- [WHAT TO WORK ON]
Set down every entry again exactly as it stands below.

[Opening DATA SECTION section]

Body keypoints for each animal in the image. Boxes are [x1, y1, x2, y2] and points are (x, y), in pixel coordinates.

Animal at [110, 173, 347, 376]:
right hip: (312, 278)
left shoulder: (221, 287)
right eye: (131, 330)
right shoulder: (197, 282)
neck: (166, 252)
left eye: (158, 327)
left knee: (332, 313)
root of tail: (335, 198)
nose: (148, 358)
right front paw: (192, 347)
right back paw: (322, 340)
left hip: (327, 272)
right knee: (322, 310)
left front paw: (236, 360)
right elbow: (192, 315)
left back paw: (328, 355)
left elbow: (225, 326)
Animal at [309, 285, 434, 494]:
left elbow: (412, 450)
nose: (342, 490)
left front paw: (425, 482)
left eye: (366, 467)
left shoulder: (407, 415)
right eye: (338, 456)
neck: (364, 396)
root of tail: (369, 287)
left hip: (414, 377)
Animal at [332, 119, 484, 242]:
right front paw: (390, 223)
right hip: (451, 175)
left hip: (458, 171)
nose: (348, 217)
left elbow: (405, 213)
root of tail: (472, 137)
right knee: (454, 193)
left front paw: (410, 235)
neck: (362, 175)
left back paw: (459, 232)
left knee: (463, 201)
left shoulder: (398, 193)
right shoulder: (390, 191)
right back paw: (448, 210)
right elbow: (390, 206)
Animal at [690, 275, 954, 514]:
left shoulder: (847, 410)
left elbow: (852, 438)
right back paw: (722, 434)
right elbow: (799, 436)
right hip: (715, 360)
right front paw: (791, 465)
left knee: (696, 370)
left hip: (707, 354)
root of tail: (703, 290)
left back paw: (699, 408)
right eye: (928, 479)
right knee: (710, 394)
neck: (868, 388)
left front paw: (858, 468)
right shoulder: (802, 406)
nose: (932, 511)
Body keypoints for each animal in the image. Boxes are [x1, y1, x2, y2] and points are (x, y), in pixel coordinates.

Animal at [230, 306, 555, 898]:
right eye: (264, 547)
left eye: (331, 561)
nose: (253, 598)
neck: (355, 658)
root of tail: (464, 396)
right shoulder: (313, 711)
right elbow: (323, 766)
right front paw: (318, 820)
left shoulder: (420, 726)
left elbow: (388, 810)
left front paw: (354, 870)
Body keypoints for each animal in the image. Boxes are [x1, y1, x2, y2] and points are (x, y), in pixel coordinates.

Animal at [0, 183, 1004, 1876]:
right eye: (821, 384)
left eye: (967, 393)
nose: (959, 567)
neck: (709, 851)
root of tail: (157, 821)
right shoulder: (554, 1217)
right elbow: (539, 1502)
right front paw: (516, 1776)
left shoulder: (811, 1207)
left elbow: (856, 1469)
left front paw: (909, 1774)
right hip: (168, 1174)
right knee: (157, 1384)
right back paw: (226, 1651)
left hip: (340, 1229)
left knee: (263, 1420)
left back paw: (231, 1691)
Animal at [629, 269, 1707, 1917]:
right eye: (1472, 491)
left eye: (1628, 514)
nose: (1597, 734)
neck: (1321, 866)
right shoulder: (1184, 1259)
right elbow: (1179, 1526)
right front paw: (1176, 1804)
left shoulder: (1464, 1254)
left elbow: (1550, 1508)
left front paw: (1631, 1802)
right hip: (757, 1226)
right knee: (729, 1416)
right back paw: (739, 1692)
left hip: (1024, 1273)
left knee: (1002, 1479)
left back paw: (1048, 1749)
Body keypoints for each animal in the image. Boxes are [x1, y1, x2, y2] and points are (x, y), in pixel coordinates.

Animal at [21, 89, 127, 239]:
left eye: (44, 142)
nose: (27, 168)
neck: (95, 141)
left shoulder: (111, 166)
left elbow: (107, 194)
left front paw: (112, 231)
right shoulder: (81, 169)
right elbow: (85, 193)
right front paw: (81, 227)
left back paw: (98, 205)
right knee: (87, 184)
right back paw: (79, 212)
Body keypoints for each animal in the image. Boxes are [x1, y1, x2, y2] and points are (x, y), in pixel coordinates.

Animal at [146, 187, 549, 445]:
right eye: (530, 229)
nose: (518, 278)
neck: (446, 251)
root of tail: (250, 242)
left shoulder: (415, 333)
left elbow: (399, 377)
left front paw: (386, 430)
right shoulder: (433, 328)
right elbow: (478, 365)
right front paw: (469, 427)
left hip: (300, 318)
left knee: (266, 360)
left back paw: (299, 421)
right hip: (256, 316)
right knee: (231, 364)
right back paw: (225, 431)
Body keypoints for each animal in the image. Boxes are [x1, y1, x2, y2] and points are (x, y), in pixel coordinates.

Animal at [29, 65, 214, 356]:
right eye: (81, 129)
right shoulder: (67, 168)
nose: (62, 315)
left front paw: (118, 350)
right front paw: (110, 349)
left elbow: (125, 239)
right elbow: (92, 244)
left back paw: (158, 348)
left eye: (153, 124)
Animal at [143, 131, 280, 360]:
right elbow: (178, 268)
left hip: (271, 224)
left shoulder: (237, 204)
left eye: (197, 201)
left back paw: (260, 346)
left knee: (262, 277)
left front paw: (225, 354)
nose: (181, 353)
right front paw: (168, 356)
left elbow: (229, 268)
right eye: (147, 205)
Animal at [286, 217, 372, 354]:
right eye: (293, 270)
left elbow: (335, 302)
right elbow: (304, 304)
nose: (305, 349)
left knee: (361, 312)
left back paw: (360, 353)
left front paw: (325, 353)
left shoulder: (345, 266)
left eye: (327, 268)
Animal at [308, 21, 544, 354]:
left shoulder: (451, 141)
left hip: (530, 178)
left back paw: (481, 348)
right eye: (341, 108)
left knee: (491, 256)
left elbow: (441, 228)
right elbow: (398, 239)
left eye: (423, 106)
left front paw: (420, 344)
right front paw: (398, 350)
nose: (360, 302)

[Closing DATA SECTION section]

- [EXERCISE ANSWER]
Body keypoints for each animal in the image. Boxes are [x1, y1, x2, y2] and points are (x, y), in pixel coordinates.

Animal at [110, 173, 347, 376]:
right hip: (312, 278)
left shoulder: (221, 287)
right eye: (131, 330)
right shoulder: (197, 282)
neck: (166, 252)
left eye: (158, 327)
left knee: (332, 313)
root of tail: (335, 198)
nose: (148, 358)
right front paw: (192, 347)
right back paw: (322, 340)
left hip: (327, 272)
right knee: (322, 310)
left front paw: (236, 360)
right elbow: (192, 315)
left back paw: (328, 355)
left elbow: (225, 326)
Animal at [309, 285, 434, 494]:
left elbow: (412, 450)
nose: (342, 490)
left front paw: (425, 482)
left eye: (366, 467)
left shoulder: (407, 415)
right eye: (338, 456)
neck: (364, 396)
root of tail: (369, 287)
left hip: (414, 377)
Animal at [332, 119, 484, 242]:
right front paw: (390, 223)
right hip: (451, 175)
left hip: (458, 171)
nose: (348, 217)
left elbow: (405, 213)
root of tail: (472, 137)
right knee: (454, 193)
left front paw: (410, 235)
neck: (362, 175)
left back paw: (459, 232)
left knee: (463, 201)
left shoulder: (398, 193)
right shoulder: (390, 191)
right back paw: (448, 210)
right elbow: (390, 206)
Animal at [690, 275, 954, 514]:
left shoulder: (847, 410)
left elbow: (852, 438)
right back paw: (722, 434)
right elbow: (799, 436)
right hip: (715, 360)
right front paw: (791, 465)
left knee: (696, 370)
left hip: (707, 354)
root of tail: (703, 290)
left back paw: (699, 408)
right eye: (928, 479)
right knee: (710, 394)
neck: (868, 388)
left front paw: (858, 468)
right shoulder: (802, 406)
nose: (932, 511)
Body keypoints for each animal in the image. Boxes are [x1, y1, x2, y2] and points are (x, y), in pixel coordinates.

Animal at [230, 306, 555, 898]:
right eye: (264, 547)
left eye: (331, 561)
nose: (253, 598)
neck: (355, 658)
root of tail: (464, 396)
right shoulder: (313, 711)
right elbow: (323, 766)
right front paw: (318, 820)
left shoulder: (420, 726)
left elbow: (388, 810)
left front paw: (354, 870)
Body keypoints for each animal in the image. Boxes are [x1, y1, x2, y2] and points are (x, y), in pixel coordinates.

Animal at [0, 183, 1004, 1876]:
right eye: (821, 384)
left eye: (967, 393)
nose: (959, 567)
neck: (709, 851)
root of tail: (157, 821)
right shoulder: (554, 1217)
right elbow: (539, 1502)
right front paw: (516, 1776)
left shoulder: (811, 1207)
left elbow: (856, 1469)
left front paw: (909, 1774)
right hip: (168, 1174)
right knee: (157, 1384)
right back paw: (226, 1651)
left hip: (340, 1229)
left knee: (263, 1420)
left back paw: (231, 1691)
Animal at [629, 269, 1707, 1917]:
right eye: (1472, 491)
left eye: (1628, 514)
nose: (1597, 734)
neck: (1321, 866)
right shoulder: (1184, 1259)
right elbow: (1179, 1526)
right front paw: (1176, 1804)
left shoulder: (1464, 1254)
left elbow: (1550, 1508)
left front paw: (1631, 1802)
right hip: (757, 1226)
right knee: (729, 1416)
right back paw: (739, 1692)
left hip: (1024, 1273)
left knee: (1002, 1479)
left back paw: (1048, 1749)
Body keypoints for each animal in the image. Boxes are [x1, y1, x2, y2] and points are (x, y), in pixel coordinates.

Animal at [21, 89, 127, 239]:
left eye: (44, 142)
nose: (27, 168)
neck: (95, 141)
left shoulder: (111, 166)
left elbow: (107, 194)
left front paw: (112, 231)
right shoulder: (81, 169)
right elbow: (85, 193)
right front paw: (81, 227)
left back paw: (98, 205)
right knee: (87, 184)
right back paw: (79, 212)
Body keypoints for each animal in the image. Boxes are [x1, y1, x2, y2] and points are (x, y), in pixel coordinates.

Animal at [146, 187, 549, 445]:
right eye: (530, 229)
nose: (518, 278)
neck: (446, 251)
root of tail: (250, 242)
left shoulder: (415, 333)
left elbow: (399, 377)
left front paw: (386, 430)
right shoulder: (433, 328)
right elbow: (478, 365)
right front paw: (469, 427)
left hip: (300, 318)
left knee: (266, 360)
left back paw: (299, 421)
right hip: (256, 316)
right knee: (231, 364)
right back paw: (225, 431)
Body keypoints for each animal in the image. Boxes are [x1, y1, x2, y2] and points are (x, y), in pixel coordinates.

Animal at [29, 65, 214, 356]:
right eye: (81, 129)
right shoulder: (67, 168)
nose: (62, 315)
left front paw: (118, 350)
right front paw: (110, 349)
left elbow: (125, 239)
right elbow: (92, 244)
left back paw: (158, 348)
left eye: (153, 124)
Animal at [143, 131, 280, 360]:
right elbow: (178, 268)
left hip: (271, 224)
left shoulder: (237, 204)
left eye: (197, 201)
left back paw: (260, 346)
left knee: (262, 277)
left front paw: (225, 354)
nose: (181, 353)
right front paw: (168, 356)
left elbow: (229, 268)
right eye: (147, 205)
Animal at [286, 217, 372, 354]:
right eye: (293, 270)
left elbow: (335, 302)
right elbow: (304, 304)
nose: (305, 349)
left knee: (361, 312)
left back paw: (360, 353)
left front paw: (325, 353)
left shoulder: (345, 266)
left eye: (327, 268)
Animal at [308, 21, 544, 354]:
left shoulder: (451, 141)
left hip: (530, 178)
left back paw: (481, 348)
right eye: (341, 108)
left knee: (491, 256)
left elbow: (441, 228)
right elbow: (398, 239)
left eye: (423, 106)
left front paw: (420, 344)
right front paw: (398, 350)
nose: (360, 302)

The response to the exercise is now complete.